Delicate flounder fillets lightly dredged in flour, pan-fried until golden, and finished with bright lemon-browned butter sauce.
# What you'll need:
→ Fish
01 - 4 flounder fillets (about 5.3 oz each), skin removed
02 - 1/2 teaspoon kosher salt
03 - 1/4 teaspoon freshly ground black pepper
→ Dredging
04 - 1/2 cup all-purpose flour
→ Cooking
05 - 3 tablespoons unsalted butter, divided
06 - 2 tablespoons olive oil
→ Sauce
07 - 4 tablespoons unsalted butter
08 - Juice of 1 lemon (about 2 tablespoons)
09 - 2 tablespoons chopped flat-leaf parsley
10 - Lemon wedges for serving
# Directions:
01 - Pat the flounder fillets dry with paper towels. Season both sides evenly with salt and pepper.
02 - Place flour on a shallow plate. Dredge each fillet lightly in flour, shaking off excess coating.
03 - Heat 2 tablespoons butter and olive oil in a large nonstick skillet over medium-high heat until the butter becomes foamy.

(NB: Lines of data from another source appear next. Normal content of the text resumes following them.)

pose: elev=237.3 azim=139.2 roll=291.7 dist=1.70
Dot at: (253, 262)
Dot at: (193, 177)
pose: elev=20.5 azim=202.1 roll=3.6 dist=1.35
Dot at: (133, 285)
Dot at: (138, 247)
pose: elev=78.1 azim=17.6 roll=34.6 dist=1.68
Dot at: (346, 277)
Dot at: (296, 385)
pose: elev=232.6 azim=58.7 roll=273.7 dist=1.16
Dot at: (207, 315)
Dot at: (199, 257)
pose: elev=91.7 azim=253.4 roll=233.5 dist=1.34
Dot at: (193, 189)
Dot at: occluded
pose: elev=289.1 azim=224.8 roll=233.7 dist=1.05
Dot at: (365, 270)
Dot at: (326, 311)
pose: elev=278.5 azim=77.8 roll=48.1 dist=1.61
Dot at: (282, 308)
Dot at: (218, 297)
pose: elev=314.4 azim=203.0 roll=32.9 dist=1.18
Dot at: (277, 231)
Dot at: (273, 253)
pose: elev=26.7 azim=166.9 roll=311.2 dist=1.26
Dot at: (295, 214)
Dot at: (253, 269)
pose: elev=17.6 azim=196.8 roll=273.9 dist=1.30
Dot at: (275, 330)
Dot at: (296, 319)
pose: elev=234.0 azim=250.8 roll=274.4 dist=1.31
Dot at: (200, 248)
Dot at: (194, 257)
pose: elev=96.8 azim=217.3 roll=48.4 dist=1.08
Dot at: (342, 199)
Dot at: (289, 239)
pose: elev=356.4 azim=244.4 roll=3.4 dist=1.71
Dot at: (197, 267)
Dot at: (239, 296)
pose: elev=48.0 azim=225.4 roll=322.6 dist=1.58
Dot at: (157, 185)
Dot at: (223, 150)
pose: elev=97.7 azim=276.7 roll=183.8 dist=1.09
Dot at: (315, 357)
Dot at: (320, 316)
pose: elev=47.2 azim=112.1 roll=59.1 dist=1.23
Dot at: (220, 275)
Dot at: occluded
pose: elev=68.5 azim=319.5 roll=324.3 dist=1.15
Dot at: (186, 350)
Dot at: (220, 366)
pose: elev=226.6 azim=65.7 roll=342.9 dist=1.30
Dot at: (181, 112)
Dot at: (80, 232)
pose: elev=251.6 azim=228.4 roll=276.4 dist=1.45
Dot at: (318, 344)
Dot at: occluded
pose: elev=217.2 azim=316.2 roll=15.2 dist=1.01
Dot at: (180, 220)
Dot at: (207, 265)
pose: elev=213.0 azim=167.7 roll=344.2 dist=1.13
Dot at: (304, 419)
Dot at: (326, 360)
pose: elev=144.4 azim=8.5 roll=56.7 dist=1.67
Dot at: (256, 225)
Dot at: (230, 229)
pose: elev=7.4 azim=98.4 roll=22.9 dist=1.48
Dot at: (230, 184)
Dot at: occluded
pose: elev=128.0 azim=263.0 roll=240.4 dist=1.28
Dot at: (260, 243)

04 - Add the fillets to the hot skillet in batches if necessary. Cook 2 to 3 minutes per side until golden brown and cooked through. Transfer to a warm platter.
05 - Wipe out the skillet. Add the remaining 4 tablespoons butter and cook over medium heat until it turns golden brown and develops a nutty aroma, approximately 2 to 3 minutes.
06 - Remove from heat. Stir in lemon juice and chopped parsley. Immediately spoon the browned butter sauce over the fish.
07 - Serve immediately with lemon wedges on the side.